What is required
Searching the material below, find each line that includes the word "SQUARE", and copy it.

Dataset records
..........
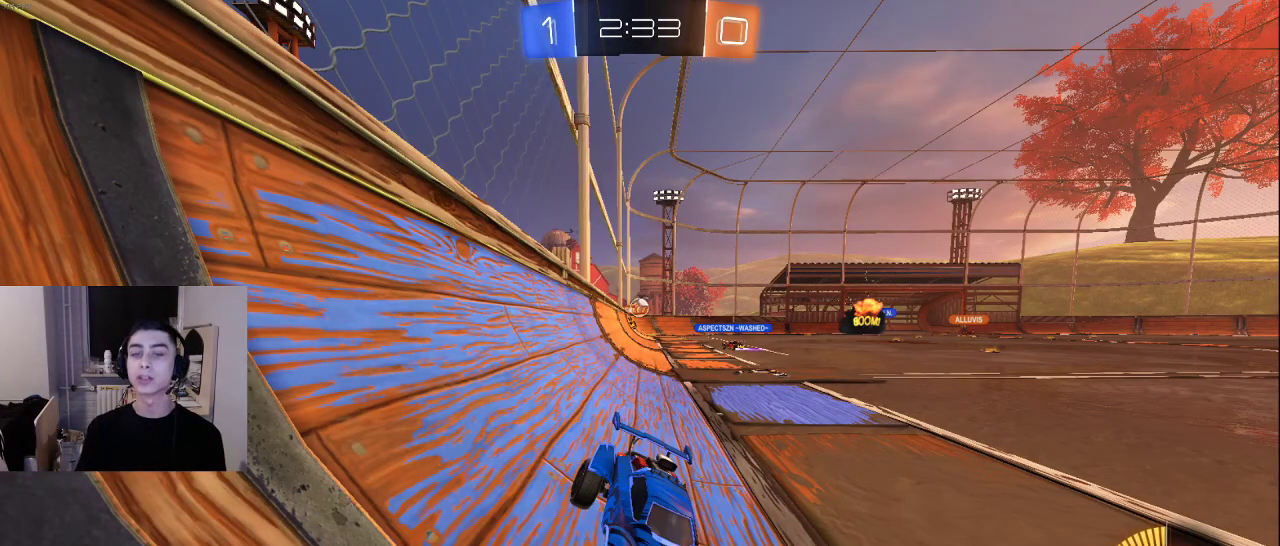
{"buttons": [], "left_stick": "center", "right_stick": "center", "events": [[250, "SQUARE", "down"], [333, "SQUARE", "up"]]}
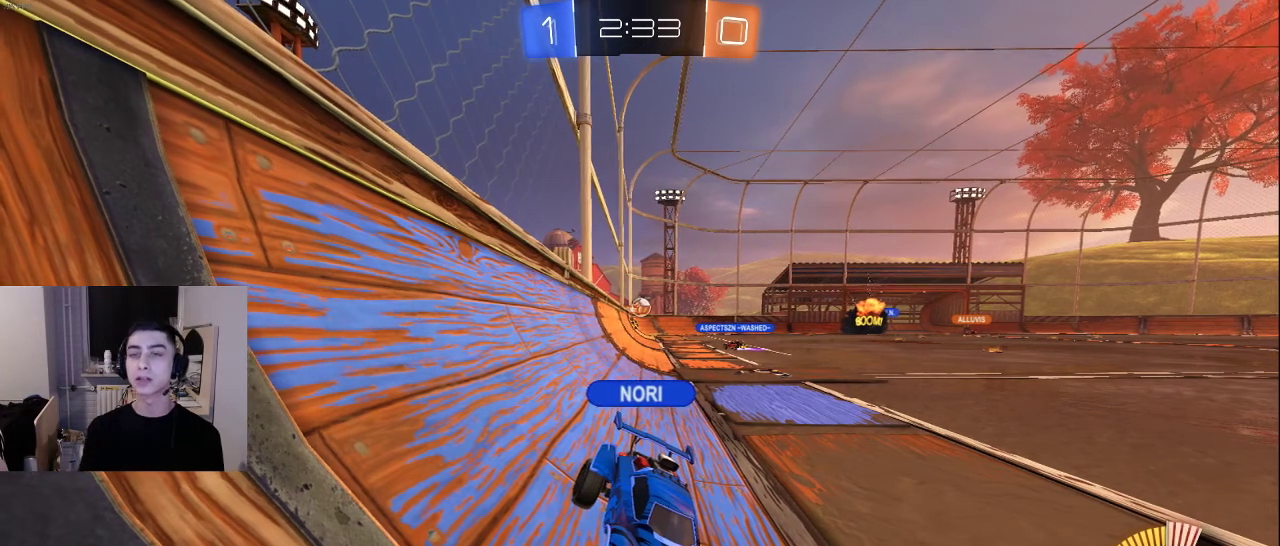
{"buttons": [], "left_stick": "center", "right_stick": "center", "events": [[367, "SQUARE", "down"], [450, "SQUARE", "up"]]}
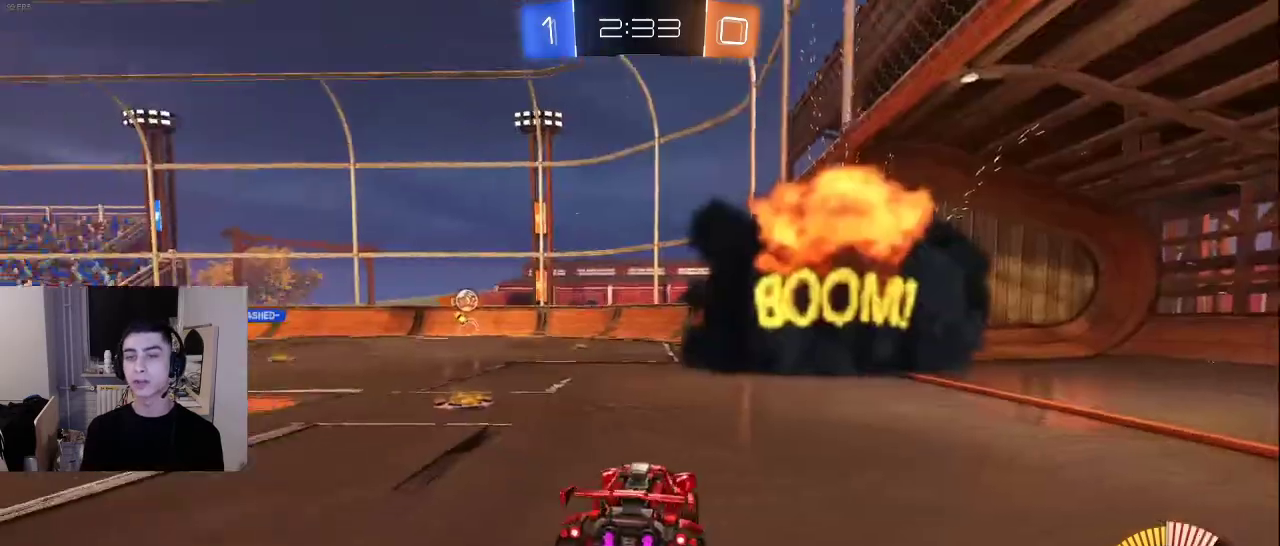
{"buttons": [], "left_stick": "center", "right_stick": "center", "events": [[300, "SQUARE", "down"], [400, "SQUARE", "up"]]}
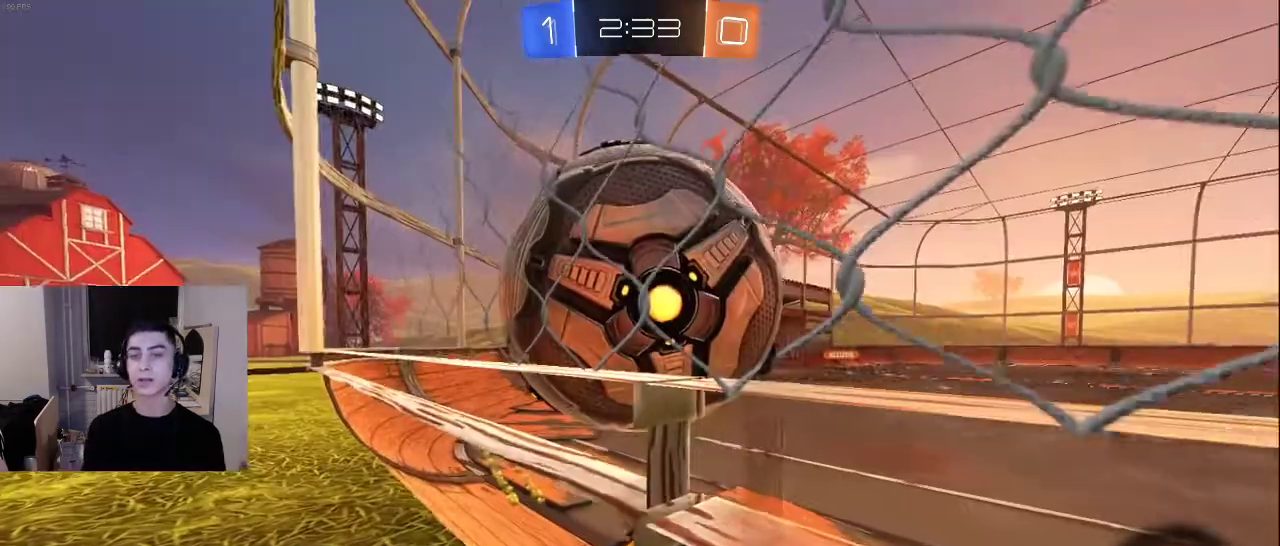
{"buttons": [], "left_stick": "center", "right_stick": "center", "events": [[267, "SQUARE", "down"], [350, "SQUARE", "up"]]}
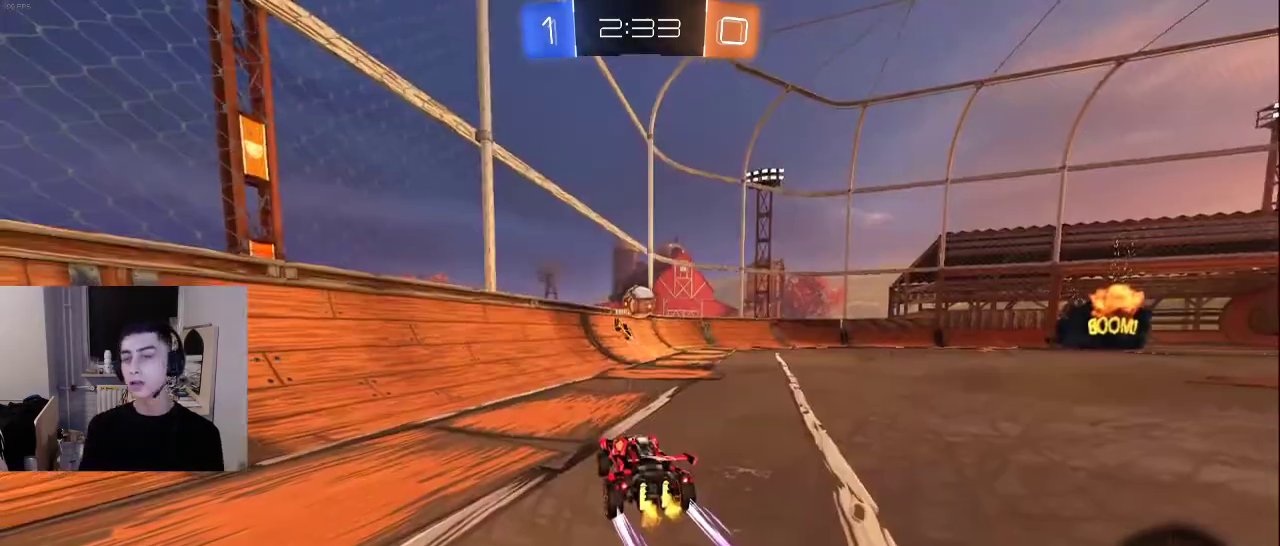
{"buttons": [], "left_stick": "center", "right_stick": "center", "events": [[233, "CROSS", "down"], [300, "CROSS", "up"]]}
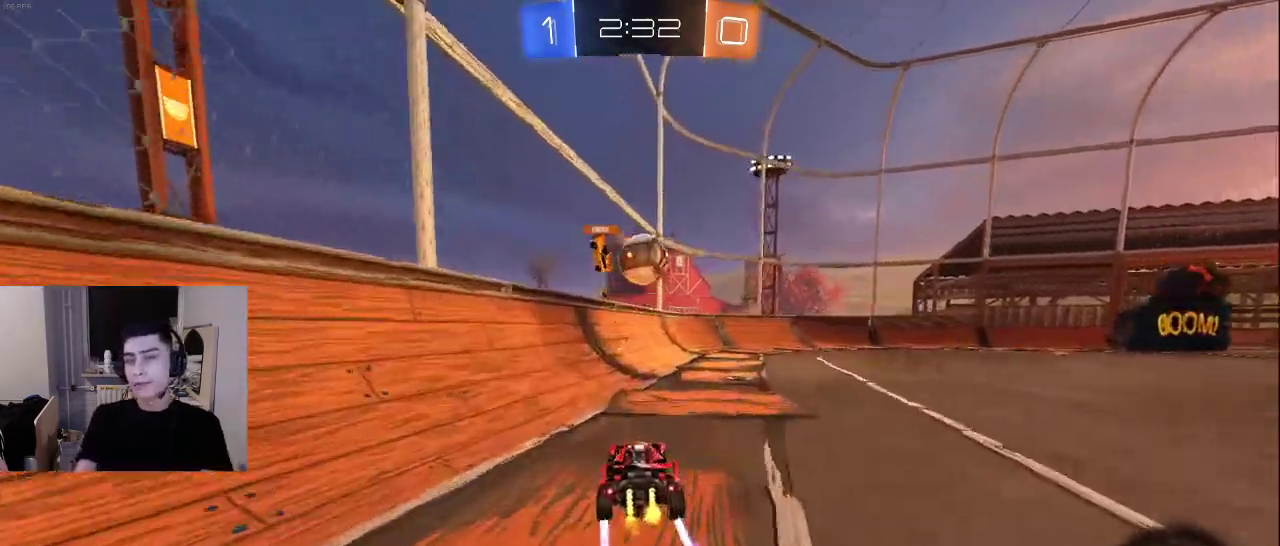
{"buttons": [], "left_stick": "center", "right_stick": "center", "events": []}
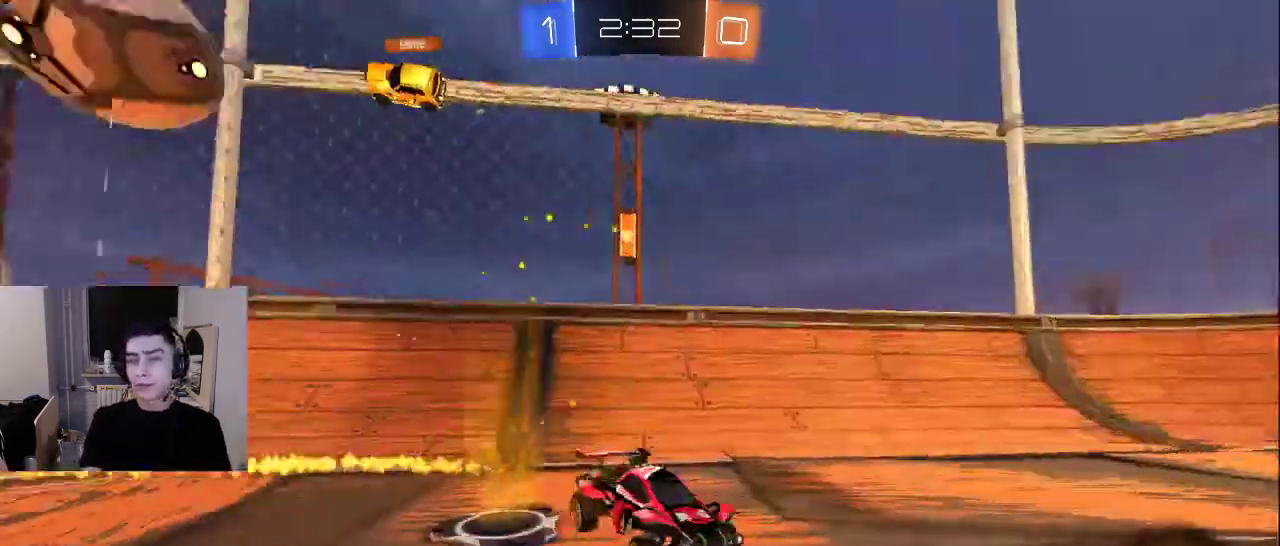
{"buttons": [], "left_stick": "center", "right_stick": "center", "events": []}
..........
Response area
{"buttons": [], "left_stick": "center", "right_stick": "center", "events": [[250, "SQUARE", "down"], [333, "SQUARE", "up"]]}
{"buttons": [], "left_stick": "center", "right_stick": "center", "events": [[367, "SQUARE", "down"], [450, "SQUARE", "up"]]}
{"buttons": [], "left_stick": "center", "right_stick": "center", "events": [[300, "SQUARE", "down"], [400, "SQUARE", "up"]]}
{"buttons": [], "left_stick": "center", "right_stick": "center", "events": [[267, "SQUARE", "down"], [350, "SQUARE", "up"]]}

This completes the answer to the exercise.